« Et incarnatus est »
Seigneur, pour moi aussi ! Elle était donc pour moi
Celle que j’avais vue aux mères tant de fois :
Cette Joie et cette couronne d’allégresse !
Seigneur – à moi aussi – vous en faites promesse ?
Moi aussi je serai la terre où vous semez ?
Le grain qui tout à coup défaille de germer,
Ce grain qui tient en lui mille graines futures,
Seigneur – à moi aussi – de par Votre main sûre ?
Ô prélude de Bach à mon cœur visité
Que les anges un jour ont eux-mêmes chanté
À celle qui tombait devant eux, titubante,
Avec sa Joie et sa détresse de servante !
Ce sont les mêmes mots et c’est le même effroi !
Mes mains sans le vouloir se sont jointes sur moi
Comme pour contenir tout un flux qui m’oppresse !
Seigneur – à moi aussi ?... De par Votre sagesse ?...
Ah ! Dieu, œuvrez encore en Votre nouveauté,
Faites de toute nuit surgir toute clarté,
Que voulez-vous de moi qui n’ai rien de solide
Ni rien de tout mauvais, ni rien de tout limpide !
Un besoin de tout perdre et de recommencer !

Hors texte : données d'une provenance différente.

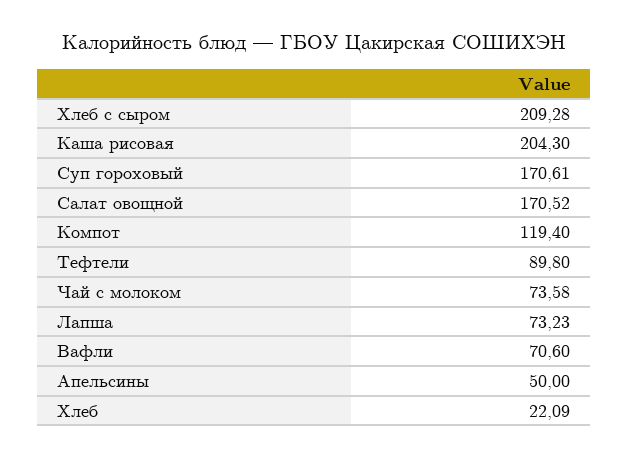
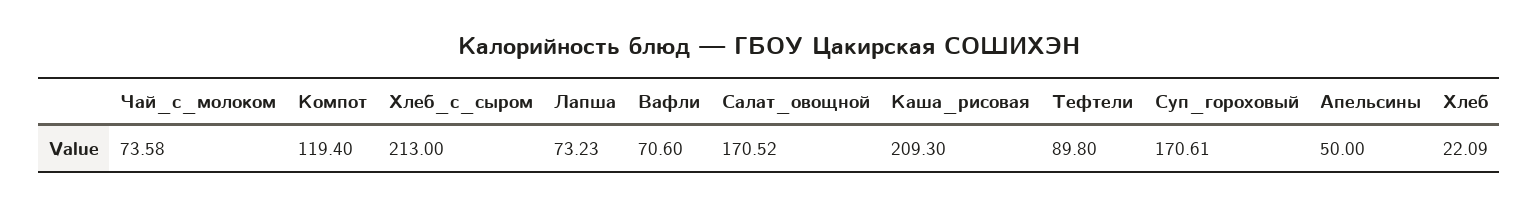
Хлеб с сыром: 209.28 -> 213
Каша рисовая: 204.3 -> 209.3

Un besoin de renaître et de se surpasser !
De consacrer l’enfant de mystique tonsure
Malgré ce cœur tout à l’humaine pourriture !
Moi aussi ! moi aussi ! oh ! radieux secret !
Je regarde chacune et la quitte à regret
Je voudrais demander ce soir à chaque femme
Le poids ombreux de ce fruit d’amour à leur âme.
J’ai des mots tout nouveaux pour juger des enfants,
De doux cris puérils, des rêves triomphants !
Je le vois qui rira, et qui dans sa voiture
Aura cette attitude et cette couverture.
Ah ! Dieu composez-le sans fiel et sans frayeur !
Accomplissez mon corps et déchirez mon cœur
Pour que je ne sois plus qu’une vivante offrande
Au tout petit enfant dont vous me faites grande !
Et dépassez encor selon Vos plans à Vous
Ce soupir de mon cœur qui tombe à Vos genoux,
Pour que je ne sois plus que la bonne lumière
Où le petit enfant verra toute la terre !
Geneviève USAIRE, Au jardin de Peau d’Âne, 1945.